Ne nous trompons pas. Ce n’est pas parce que la crise nous a un peu moins touchés que nous rebondirons mieux grâce à nos amortisseurs sociaux. Sur le plan économique, nous sommes partis de plus bas. À Singapour, depuis la crise, l’État subventionne les entreprises pour les aider à garder leurs employés. Nous avons ainsi reçu, chaque mois, 200 euros par salarié. C’est intelligent, dans la mesure où cette subvention est temporaire. Par ailleurs, les pays européens qui sont en plein-emploi sont ceux qui ont le moins de contraintes pour licencier. En France, la réglementation pousse les entreprises à fonctionner en sous-emploi. Les amortisseurs sociaux sont sans doute utiles mais ils ont aussi créé une société profondément inégalitaire où des salariés en CDI côtoient de gros bataillons de précaires.

Que pensez-vous du RSA jeunes ?

C’est une bonne idée, qui vient d’Angleterre. Tony Blair avait créé un système équivalent à la fin des années 90, appelé New Deal, adapté aux spécificités des secteurs d’activité, au profit des salariés, des jeunes ou des handicapés. Avec les excès scandaleux de la City, on a tendance à jeter le bébé avec l’eau du bain. Le problème du marché du travail en France, c’est que vous n’êtes employable qu’entre 25 et 45 ans. Vous n’avez le droit d’être ni jeune ni vieux !

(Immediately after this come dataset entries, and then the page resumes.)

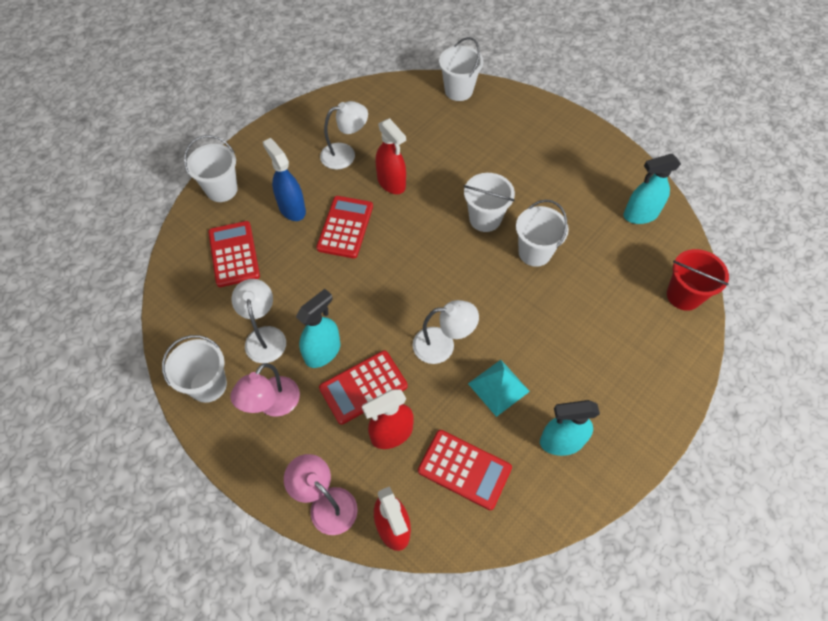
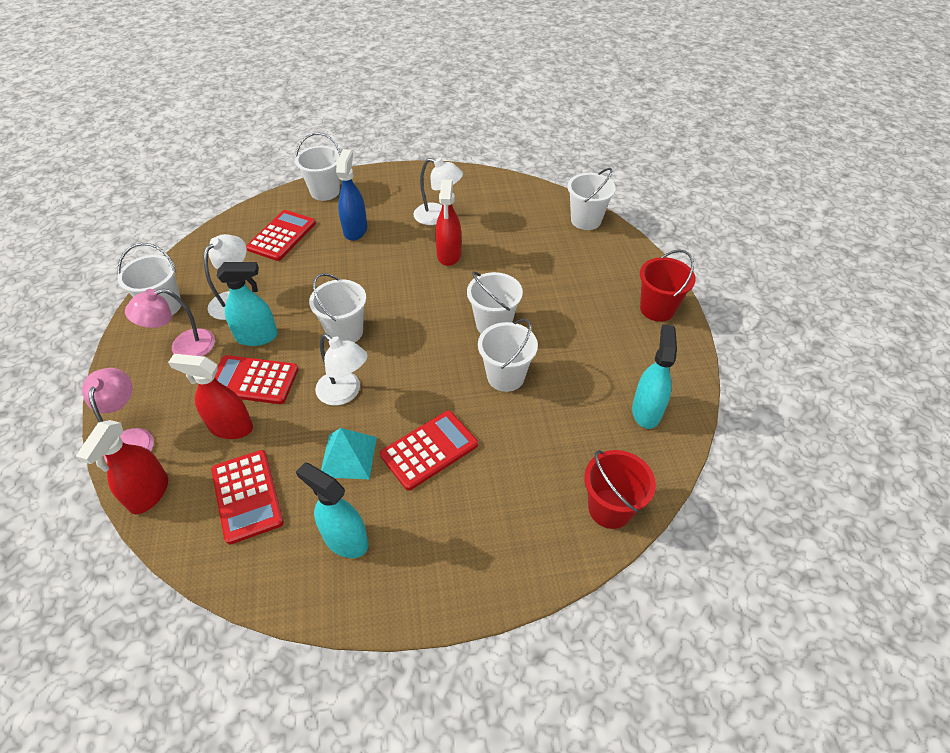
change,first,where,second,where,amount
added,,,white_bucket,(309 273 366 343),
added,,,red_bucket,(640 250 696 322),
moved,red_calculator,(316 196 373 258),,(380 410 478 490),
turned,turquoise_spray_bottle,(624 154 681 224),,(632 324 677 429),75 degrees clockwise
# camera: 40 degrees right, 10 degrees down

Propos recueillis par Sandrine Foulon et Anne-Cécile Geoffroy

ARNAUD VAISSIÉ

54 ans.

1982

Diplômé de Sciences po.

1983

Directeur général de Compass Inc., à San Francisco.

1985

Cofondateur et P-DG d’International SOS.

2004

Cofondateur du Cercle d’outre-Manche, un think tank rassemblant les principales entreprises françaises au Royaume-Uni.